ACTIVITY
Retype exactly, and only, the lines from the one that contains "focal_35mm: 54" through the final line of the entries.

*** EXERCISE MATERIAL Section Begins ***

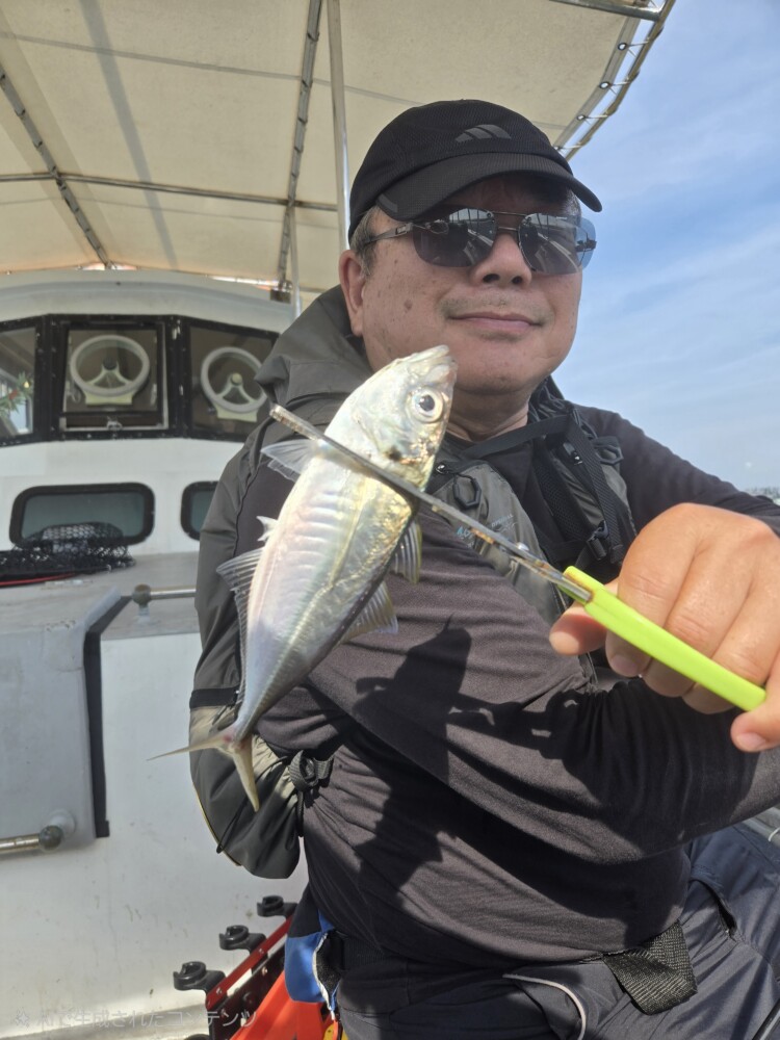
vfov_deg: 73.9
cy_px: 520
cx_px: 390
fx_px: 691
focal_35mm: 23
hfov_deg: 58.9
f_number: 1.8
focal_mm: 5.4
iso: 25
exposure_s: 1/1000
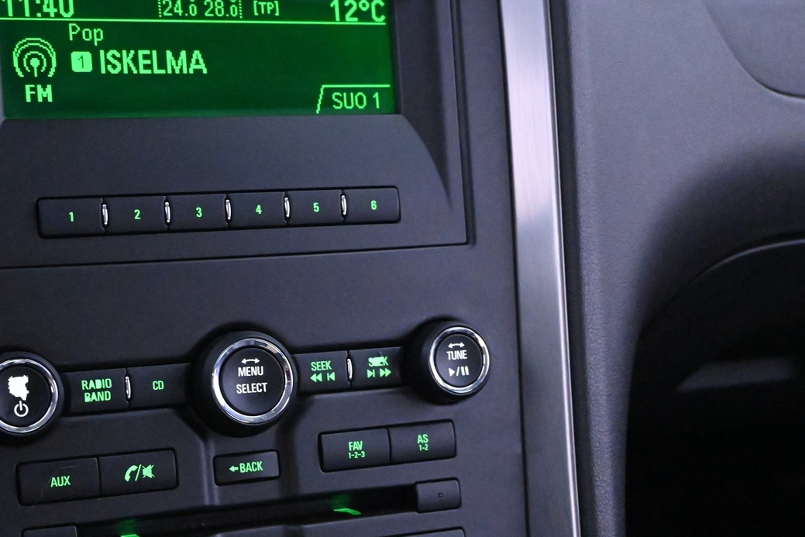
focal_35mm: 54
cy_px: 343
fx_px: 1203
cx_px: 250
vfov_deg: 25.1
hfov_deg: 36.5
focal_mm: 23
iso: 11400
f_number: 4.5
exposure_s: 1/40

*** EXERCISE MATERIAL Section Ends ***

RESULT
focal_35mm: 54
cy_px: 343
fx_px: 1203
cx_px: 250
vfov_deg: 25.1
hfov_deg: 36.5
focal_mm: 23
iso: 11400
f_number: 4.5
exposure_s: 1/40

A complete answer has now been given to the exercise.